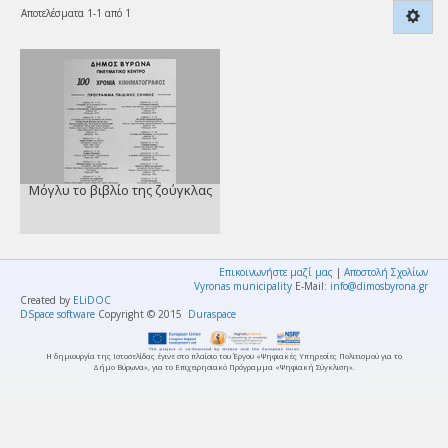
Αποτελέσματα 1-1 από 1
Μόγλυ το βιβλίο της ζούγκλας
Επικοινωνήστε μαζί μας
|
Αποστολή Σχολίων
Vyronas municipality
E-Mail:
info@dimosbyrona.gr
Created by
ELiDOC
DSpace software
Copyright © 2015
Duraspace
Η δημιουργία της Ιστοσελίδας έγινε στο πλαίσιο του Έργου «Ψηφιακές Υπηρεσίες Πολιτισμού για το
Δήμο Βύρωνα», για το Επιχειρησιακό Πρόγραμμα «Ψηφιακή Σύγκλιση».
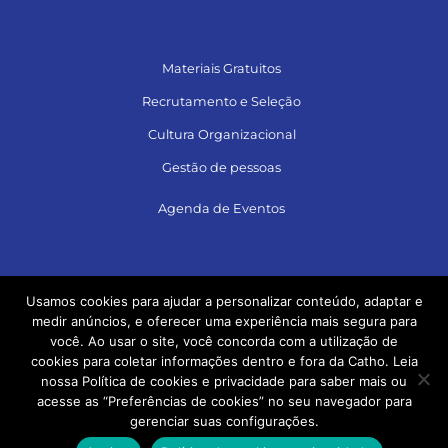
Materiais Gratuitos
Recrutamento e Seleção
Cultura Organizacional
Gestão de pessoas
Agenda de Eventos
Siga no LinkedIn e acesse muito conteúdo!
Usamos cookies para ajudar a personalizar conteúdo, adaptar e
medir anúncios, e oferecer uma experiência mais segura para
você. Ao usar o site, você concorda com a utilização de
cookies para coletar informações dentro e fora da Catho. Leia
nossa Política de cookies e privacidade para saber mais ou
acesse as “Preferências de cookies” no seu navegador para
gerenciar suas configurações.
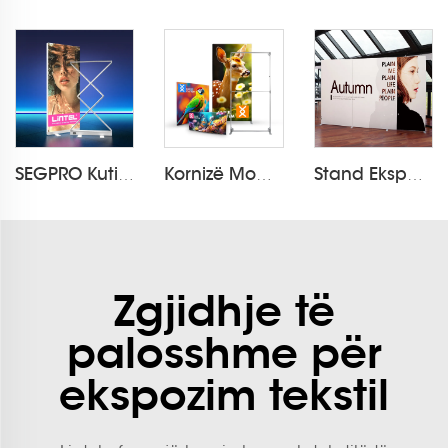
SEGPRO Kutia e Dritës Rizharguese të Zbrazëtueshme LT-ALF85ZC
Kornizë Modulare Flextile me Tekstil të Palosshëm
Stand Ekspozite Modulare Flextile me Tekstil të Palosshëm
Zgjidhje të
palosshme për
ekspozim tekstil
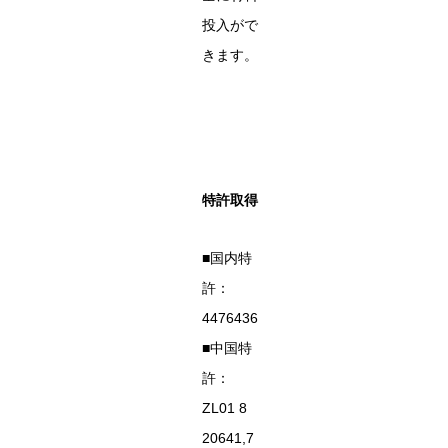
投入がで
きます。
特許取得
■国内特
許：
4476436
■中国特
許：
ZL01 8
20641,7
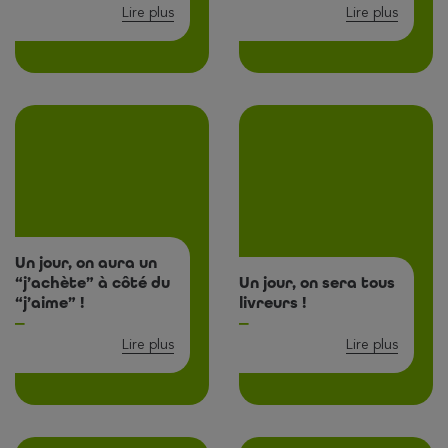
Lire plus
Lire plus
Un jour, on aura un
“j’achète” à côté du
Un jour, on sera tous
“j’aime” !
livreurs !
Lire plus
Lire plus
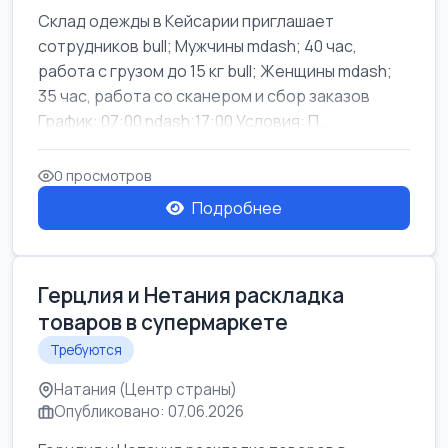
Склад одежды в Кейсарии приглашает
сотрудников bull; Мужчины mdash; 40 час,
работа с грузом до 15 кг bull; Женщины mdash;
35 час, работа со сканером и сбор заказов
График: 07:00 ndash;17:00 Условия: П...
0 просмотров
Подробнее
Герцлия и Нетания раскладка
товаров в супермаркете
Требуются
Натания (Центр страны)
Опубликовано: 07.06.2026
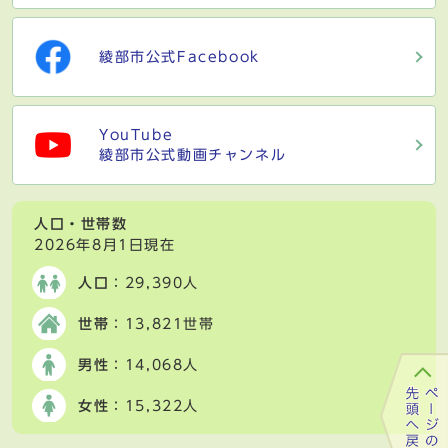
綾部市公式Facebook
YouTube
綾部市公式動画チャンネル
人口・世帯数
2026年8月1日現在
人口
：29,390人
世帯
：13,821世帯
男性
：14,068人
女性
：15,322人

== EXERCISE INSTRUCTIONS ==
When copying from the data above, print only the lines from the line containing "Copyright © 2015" to the line containing "Usamos cookies para", exactly, and leave the pictures out.

== SOLUTION FOR THIS PROBLEM ==
Copyright © 2015
Duraspace
Η δημιουργία της Ιστοσελίδας έγινε στο πλαίσιο του Έργου «Ψηφιακές Υπηρεσίες Πολιτισμού για το
Δήμο Βύρωνα», για το Επιχειρησιακό Πρόγραμμα «Ψηφιακή Σύγκλιση».
Materiais Gratuitos
Recrutamento e Seleção
Cultura Organizacional
Gestão de pessoas
Agenda de Eventos
Siga no LinkedIn e acesse muito conteúdo!
Usamos cookies para ajudar a personalizar conteúdo, adaptar e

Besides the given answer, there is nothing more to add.